Galactic Origin of Relativistic Bosons and XENON1T Excess
Jatan Buch, Manuel A. Buen-Abad, JiJi Fan, John Shing Chau Leung

TL;DR
The paper investigates whether relativistic bosons from dark matter decay or annihilation in our galaxy could explain the XENON1T excess, concluding current bounds prevent this explanation under existing constraints.
Contribution
It establishes model-independent upper bounds on relativistic boson fluxes from galactic dark matter and assesses their inability to account for the XENON1T excess within current experimental limits.
Findings
Galactic dark matter decay/annihilation cannot produce enough relativistic bosons to explain the XENON1T excess.
Derived upper bounds on boson fluxes are independent of boson identity or couplings.

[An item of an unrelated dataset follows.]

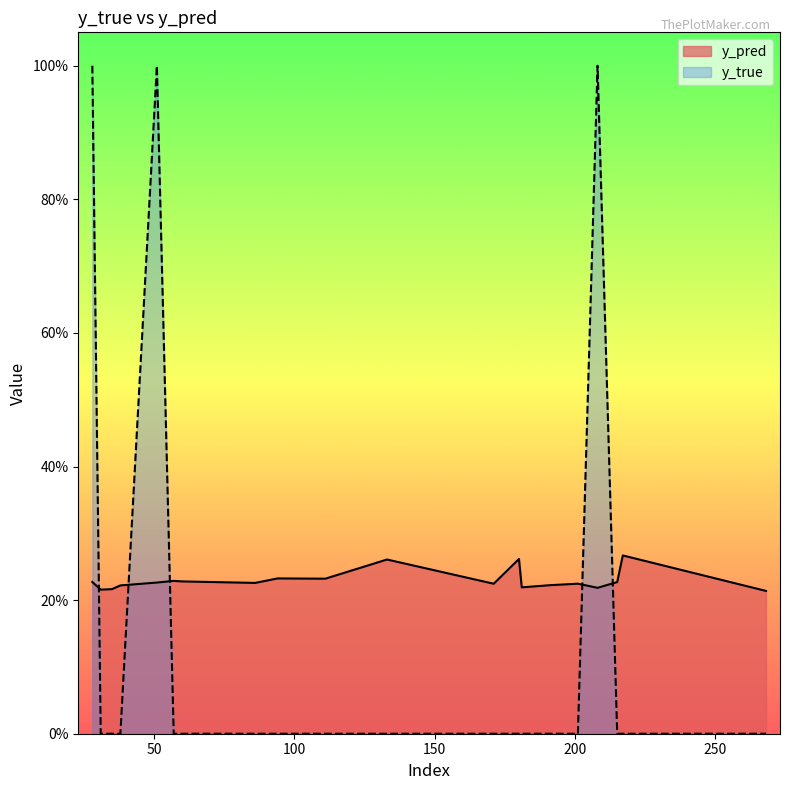

Reading left to right, extract all data points from this chart.

y_pred: 0.2	0.2	0.2	0.2	0.2	0.2	0.2	0.2	0.2	0.2	0.3	0.2	0.3	0.2	0.2	0.2	0.2	0.2	0.3	0.2
y_true: 1.0	0.0	0.0	0.0	1.0	0.0	0.0	0.0	0.0	0.0	0.0	0.0	0.0	0.0	0.0	0.0	1.0	0.0	0.0	0.0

Current experimental constraints prevent relativistic bosons from explaining the XENON1T anomaly.
Abstract
We entertain the exotic possibility that dark matter (DM) decays or annihilations taking place in our galaxy may produce a flux of relativistic very weakly-coupled bosons, axions or dark photons. We show that there exist several upper bounds for this flux on Earth assuming generic minimal requirements for DM, such as a lifetime longer than the age of the Universe or an annihilation rate that leaves unaffected the background evolution during matter domination. These bounds do not depend on the identity or the couplings of the bosons. We then show that this new flux cannot be large enough to explain the recent XENON1T excess, while assuming that the bosons' couplings to the Standard Model are consistent with all current experimental and observational constraints. We also discuss a possible caveat to these bounds and a route to explain the excess.